I was taught never to listen to the lungs and heart over clothing regardless of the gender of the patient. It can be a bit awkward with female patients, but for the more modest incline I auscultate under their top or gown.
Auscultating via clothing does muffle and add additional breath sounds cause by the movement of the diaphragm on the material, which can mast other more quieter breath sounds, murmurs etc . where I work ITU ( ICU is the US version) you do need to listen for these and be aware of them.
This is how I was taught to perform a cardiac auscultation :
Where to place your stethoscope:
Auscultation should proceed in a logical manner over 4 general areas on the anterior chest, beginning with the patient in the supine position.
The 4 percordial areas are examined with diaphragm, including:
Aortic region (between the 2nd and 3rd intercostal spaces at the right sternal border) (RUSB – right upper sternal border).
Pulmonic region (between the 2nd and 3rd intercostal spaces at the left sternal border) (LUSB – left upper sternal border).
Tricuspid region (between the 3rd, 4th, 5th, and 6th intercostal spaces at the left sternal border) (LLSB – left lower sternal border).
Mitral region (near the apex of the heard between the 5th and 6th intercostal spaces in the mid-clavicular line) (apex of the heart).
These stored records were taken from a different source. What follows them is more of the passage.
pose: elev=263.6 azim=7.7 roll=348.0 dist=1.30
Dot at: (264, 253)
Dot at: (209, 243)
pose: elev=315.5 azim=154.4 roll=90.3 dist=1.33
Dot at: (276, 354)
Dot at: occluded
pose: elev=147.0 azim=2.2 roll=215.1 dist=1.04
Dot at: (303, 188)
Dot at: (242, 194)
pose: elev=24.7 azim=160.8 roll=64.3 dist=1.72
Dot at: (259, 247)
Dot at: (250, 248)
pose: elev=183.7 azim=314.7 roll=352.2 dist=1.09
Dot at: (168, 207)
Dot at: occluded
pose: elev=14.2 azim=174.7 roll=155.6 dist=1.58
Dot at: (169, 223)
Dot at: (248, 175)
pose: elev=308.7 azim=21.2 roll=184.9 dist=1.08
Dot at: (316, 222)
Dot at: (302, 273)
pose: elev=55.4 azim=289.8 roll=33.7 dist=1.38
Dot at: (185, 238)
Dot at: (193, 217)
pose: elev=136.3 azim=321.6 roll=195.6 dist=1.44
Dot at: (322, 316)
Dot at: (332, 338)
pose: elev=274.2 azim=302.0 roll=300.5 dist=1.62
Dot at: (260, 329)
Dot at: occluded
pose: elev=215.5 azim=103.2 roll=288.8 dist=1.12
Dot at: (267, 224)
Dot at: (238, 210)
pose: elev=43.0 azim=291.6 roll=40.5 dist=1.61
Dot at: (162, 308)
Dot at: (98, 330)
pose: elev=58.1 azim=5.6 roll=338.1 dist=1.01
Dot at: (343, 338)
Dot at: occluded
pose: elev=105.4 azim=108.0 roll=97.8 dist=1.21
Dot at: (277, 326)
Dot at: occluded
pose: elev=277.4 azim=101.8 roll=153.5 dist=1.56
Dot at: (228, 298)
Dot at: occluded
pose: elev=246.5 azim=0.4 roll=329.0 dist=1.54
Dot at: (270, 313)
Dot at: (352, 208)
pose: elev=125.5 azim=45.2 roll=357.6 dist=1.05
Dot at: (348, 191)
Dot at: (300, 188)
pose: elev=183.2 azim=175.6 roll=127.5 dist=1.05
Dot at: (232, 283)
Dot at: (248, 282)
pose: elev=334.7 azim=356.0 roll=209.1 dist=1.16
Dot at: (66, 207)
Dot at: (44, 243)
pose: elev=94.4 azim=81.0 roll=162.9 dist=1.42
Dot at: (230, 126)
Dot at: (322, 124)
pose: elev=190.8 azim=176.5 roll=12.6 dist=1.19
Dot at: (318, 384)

After this initial examination in the supine positions, several additional maneuvers should be accomplished in the thorough cardiac exam, as follows:
Instruct the patient to turn onto their left side (left decubitus position) and listen with the bell of the stethoscope at the apex for mitral stenosis (low pitched diastolic murmur).
Instruct the patient to sit upright and re-examine the 4 percordial regions, again with the diaphragm of the stethoscope.
Instruct the patient to lean forward, exhale, and hold their breath. Listen with the diaphragm between the second and third intercostal spaces at the right sternal (aortic) and left sternal (pulmonic) areas for aortic regurgitation.
Ideally, for Respiratory examination, the patient would be sitting.
Auscultate from side to side and top to bottom. Omit the areas covered by the scapulae.
Usually the APEX of the lungs bilaterally (2cm superior to medial 1/3 of clavicle)
Superior Lobes anterior (2nd intercostal space mid clavicular line) and posterior (Between C7 & T3)
Inferior Lobes bilaterally anterior (6th intercostal space, mid-axiallary line) and posteriorly (between T3 & T10)
Middle lobe right anterior only (4th intercostal space mid-clavicular line)
Compare one side to the other looking for asymmetry and note the location and quality of the sounds you hear.
Technique
Ask the patient to disrobe, as this will allow the stethoscope to be placed directly on the chest.
Make sure the patient is sits upright in a relaxed position, where this is possible.
You should then instruct the patient to breathe a little deeper than normal through the mouth.
The bell/diaphragm of the stethoscope is then placed against the chest wall.
Auscultation of the lungs should be systematic, including all lobes of the anterior, lateral and posterior chest.
The examiner should begin at the top, compare side with side and work towards the lung bases.
The examiner should listen to at least one ventilatory cycle at each position of the chest wall.
The examiner should identify four characteristics of breath sounds: pitch, amplitude, distinctive characteristics and duration of the inspiratory sound compared with the expiratory sound.